Jokowi mengaku menangkap keresahan masyarakat atas sejumlah pasal kontroversial dalam UU MD3. Oleh karena itu, Jokowi menunjukkan sikap untuk tidak menandatangani lembar pengesahan UU MD3 meski hal tersebut tidak berdampak apa pun.
Berdasarkan Undang-Undang Nomor 12 Tahun 2011 tentang Pembentukan Peraturan Perundang-undangan, undang-undang akan otomatis berlaku 30 hari setelah disahkan di rapat paripurna meski tidak ditandatangani oleh Presiden.
"Kenapa saya tidak tandatangani, saya menangkap keresahan yang ada di masyarakat," kata Jokowi.
(Baca juga: Jokowi: Saya Pastikan Tidak Menandatangani UU MD3)
Sebagai solusinya, Jokowi mempersilakan masyarakat untuk melakukan uji materi pasal-pasal kontroversial di UU MD3 ke Mahkamah Konstitusi.
Harapannya, MK bisa mengabulkan uji materi tersebut dan membatalkan pasal yang dianggap kontroversial dan merugikan masyarakat.
"Uji materi dululah. Kan yang mengajukan uji materi kan banyak. Diuji materi. Saya kira mekanismenya seperti itu," kata Jokowi.
UU MD3 disahkan bersama antara DPR dan pemerintah dalam rapat paripurna DPR pada 12 Februari lalu.

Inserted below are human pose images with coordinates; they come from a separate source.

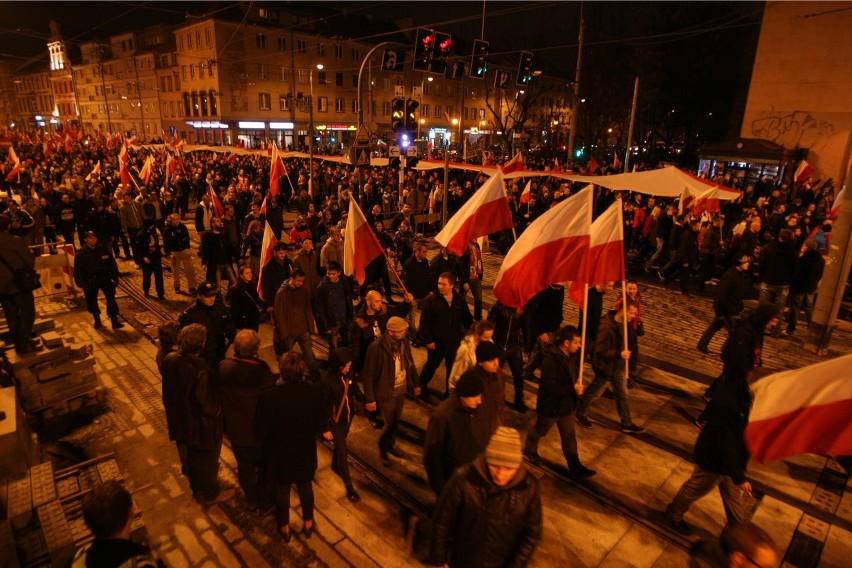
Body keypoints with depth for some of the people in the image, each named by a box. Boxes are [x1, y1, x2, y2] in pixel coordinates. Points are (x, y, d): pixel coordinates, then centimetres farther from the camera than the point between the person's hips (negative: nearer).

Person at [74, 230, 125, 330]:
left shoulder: (103, 250, -2)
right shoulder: (81, 254, -7)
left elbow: (112, 264, 5)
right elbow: (78, 271, -4)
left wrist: (115, 278, 1)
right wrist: (82, 284, -10)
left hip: (105, 278, 1)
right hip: (90, 282, 0)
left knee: (111, 299, -5)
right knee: (92, 301, 10)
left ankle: (115, 321, -3)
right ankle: (97, 320, 30)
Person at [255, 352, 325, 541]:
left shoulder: (269, 396, -30)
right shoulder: (313, 393, -24)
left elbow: (260, 430, -18)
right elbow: (321, 426, -12)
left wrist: (266, 442, 5)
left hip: (280, 453, -1)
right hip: (305, 452, 1)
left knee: (282, 490, 24)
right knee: (305, 486, 27)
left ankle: (285, 528, 46)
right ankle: (308, 523, 47)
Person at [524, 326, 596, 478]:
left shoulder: (573, 355, -7)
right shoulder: (551, 360, -32)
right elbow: (549, 387, -32)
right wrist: (572, 390, -28)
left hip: (567, 404, 7)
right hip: (550, 405, -7)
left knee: (569, 435, 16)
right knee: (540, 430, 19)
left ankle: (575, 466, 29)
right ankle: (529, 449, 47)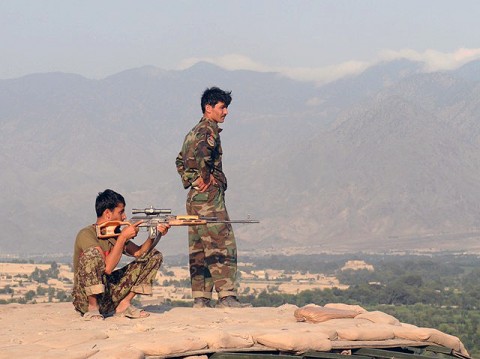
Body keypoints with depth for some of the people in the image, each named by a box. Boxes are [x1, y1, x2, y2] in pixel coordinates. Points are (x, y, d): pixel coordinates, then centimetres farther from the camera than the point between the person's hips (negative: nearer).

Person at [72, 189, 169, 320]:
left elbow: (139, 253, 3)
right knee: (92, 253, -35)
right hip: (86, 298, -7)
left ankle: (124, 304, 0)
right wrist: (123, 237, -21)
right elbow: (107, 268, -25)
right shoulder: (87, 234, -16)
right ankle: (92, 308, -20)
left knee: (154, 256, 5)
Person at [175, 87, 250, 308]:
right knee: (223, 247, -10)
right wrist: (206, 177, -18)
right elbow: (201, 151, -30)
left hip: (193, 196, 10)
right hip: (209, 195, -10)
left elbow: (180, 160, 29)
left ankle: (201, 299, 8)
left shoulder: (194, 132, 20)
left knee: (199, 250, 8)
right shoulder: (209, 129, -10)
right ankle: (226, 296, -15)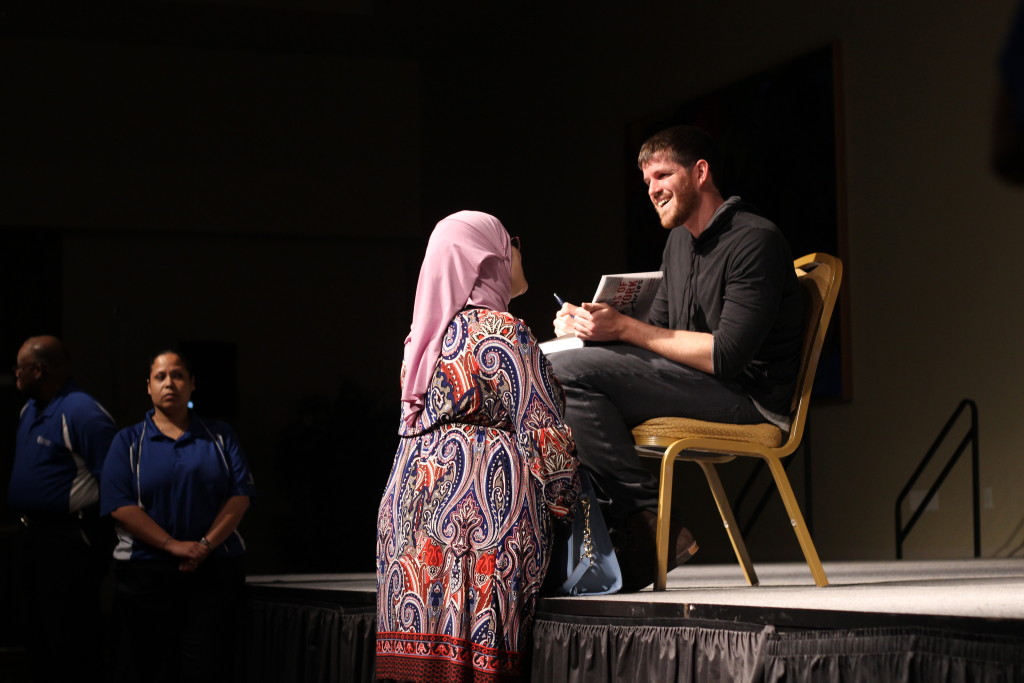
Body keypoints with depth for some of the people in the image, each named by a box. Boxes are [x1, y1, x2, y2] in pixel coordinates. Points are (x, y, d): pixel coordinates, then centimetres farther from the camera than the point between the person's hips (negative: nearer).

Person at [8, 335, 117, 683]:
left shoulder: (81, 413, -17)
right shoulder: (30, 410, 13)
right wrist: (28, 526, 16)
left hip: (70, 542, -10)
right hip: (35, 537, 10)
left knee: (69, 639, -7)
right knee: (38, 637, 16)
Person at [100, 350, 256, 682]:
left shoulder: (219, 436, 11)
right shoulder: (128, 441, 6)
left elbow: (240, 494, 1)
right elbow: (119, 505, -6)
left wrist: (206, 544, -12)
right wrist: (174, 545, -15)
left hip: (215, 570, 1)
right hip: (146, 573, -1)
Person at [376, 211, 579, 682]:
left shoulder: (427, 335, 17)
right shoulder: (504, 332, -6)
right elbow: (543, 433, -9)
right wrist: (565, 504, -1)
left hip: (409, 500, 8)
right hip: (482, 501, -7)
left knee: (426, 633, 3)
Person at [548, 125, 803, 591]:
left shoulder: (755, 241, -13)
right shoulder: (680, 241, 17)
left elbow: (725, 356, -21)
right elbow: (658, 329, 20)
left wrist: (625, 328, -17)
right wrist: (587, 325, -1)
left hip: (747, 398, -10)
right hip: (697, 387, 10)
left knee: (568, 373, -23)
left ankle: (647, 520, -19)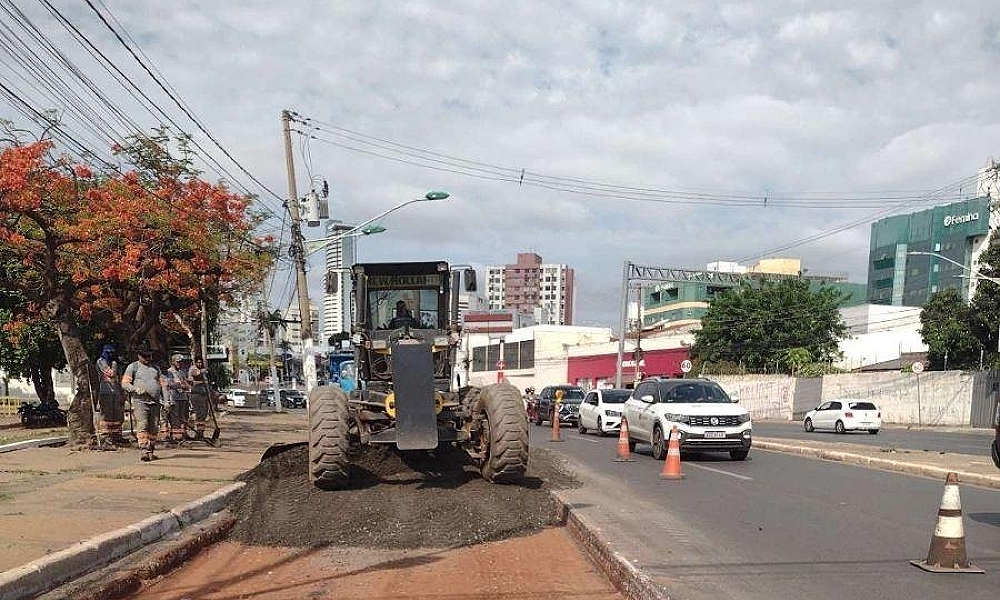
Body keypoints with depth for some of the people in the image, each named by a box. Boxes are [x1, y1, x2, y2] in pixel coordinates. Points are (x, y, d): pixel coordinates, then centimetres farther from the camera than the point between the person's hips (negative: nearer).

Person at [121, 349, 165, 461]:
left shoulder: (155, 368, 21)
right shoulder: (133, 367, 7)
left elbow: (163, 382, 20)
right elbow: (124, 383, 0)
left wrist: (165, 399, 6)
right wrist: (136, 389, -18)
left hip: (155, 402, 5)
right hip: (140, 401, -4)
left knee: (153, 428, 2)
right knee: (143, 426, -15)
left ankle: (151, 451, 6)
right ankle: (144, 451, -20)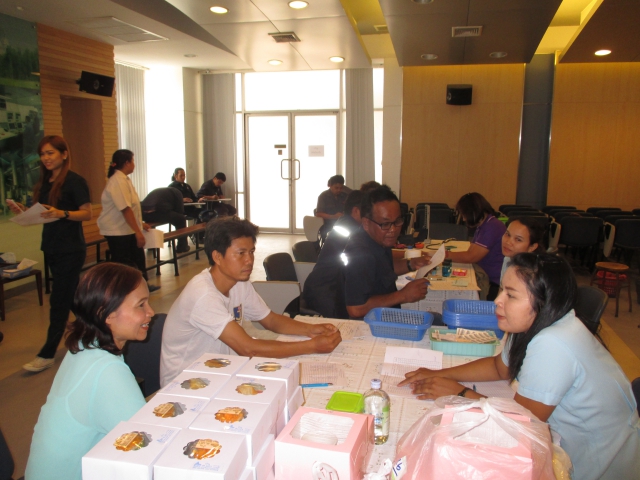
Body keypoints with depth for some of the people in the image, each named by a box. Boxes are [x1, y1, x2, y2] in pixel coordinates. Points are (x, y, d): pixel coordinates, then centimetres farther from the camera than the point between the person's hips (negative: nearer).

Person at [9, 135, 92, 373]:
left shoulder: (74, 181, -12)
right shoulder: (44, 183, 10)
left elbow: (87, 213, -13)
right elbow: (43, 214, 15)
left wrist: (62, 213, -28)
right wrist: (25, 211, -3)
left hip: (71, 249, -8)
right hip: (51, 248, 8)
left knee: (59, 300, -3)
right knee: (71, 296, 16)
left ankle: (47, 354, 4)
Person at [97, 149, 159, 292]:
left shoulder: (124, 179, 10)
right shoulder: (118, 181, -21)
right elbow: (125, 209, -26)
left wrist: (140, 224, 22)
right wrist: (138, 232, -26)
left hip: (127, 230, 10)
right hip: (118, 232, -10)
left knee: (138, 258, 20)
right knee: (122, 264, 0)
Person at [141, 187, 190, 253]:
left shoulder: (156, 191, 38)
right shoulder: (176, 192, 21)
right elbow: (179, 210, 16)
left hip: (143, 213, 6)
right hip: (158, 213, -6)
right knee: (181, 219, 18)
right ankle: (182, 247, 22)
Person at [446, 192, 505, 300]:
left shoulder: (492, 227, -19)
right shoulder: (483, 226, 13)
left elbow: (471, 257, -20)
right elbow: (470, 253, 7)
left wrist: (447, 254, -9)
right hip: (487, 277, 9)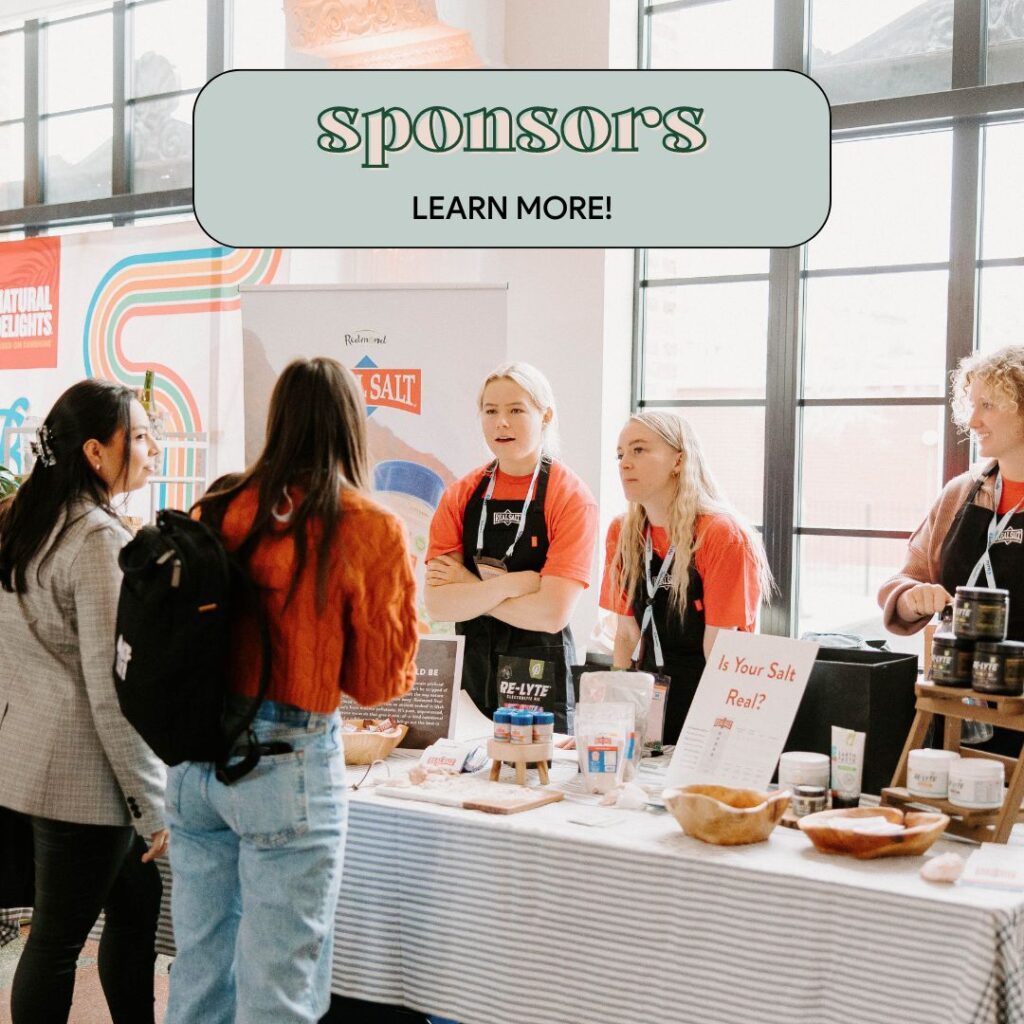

Pasal-pasal dalam UU MD3 yang menuai polemik lantaran dinilai mengancam kebebasan berpendapat dan demokrasi, yakni Pasal 73 yang mengatur tentang menghadirkan seseorang dalam rapat di DPR atas bantuan aparat kepolisian.
Ada juga Pasal 245 yang mengatur angota DPR tidak bisa dipanggil aparat hukum jika belum mendapat izin dari MKD dan izin tertulis dari Presiden.
Terakhir, yakni Pasal 122 huruf k yang mengatur kewenangan MKD menyeret siapa saja ke ranah hukum jika melakukan perbuatan yang patut diduga merendahkan martabat DPR dan anggota DPR.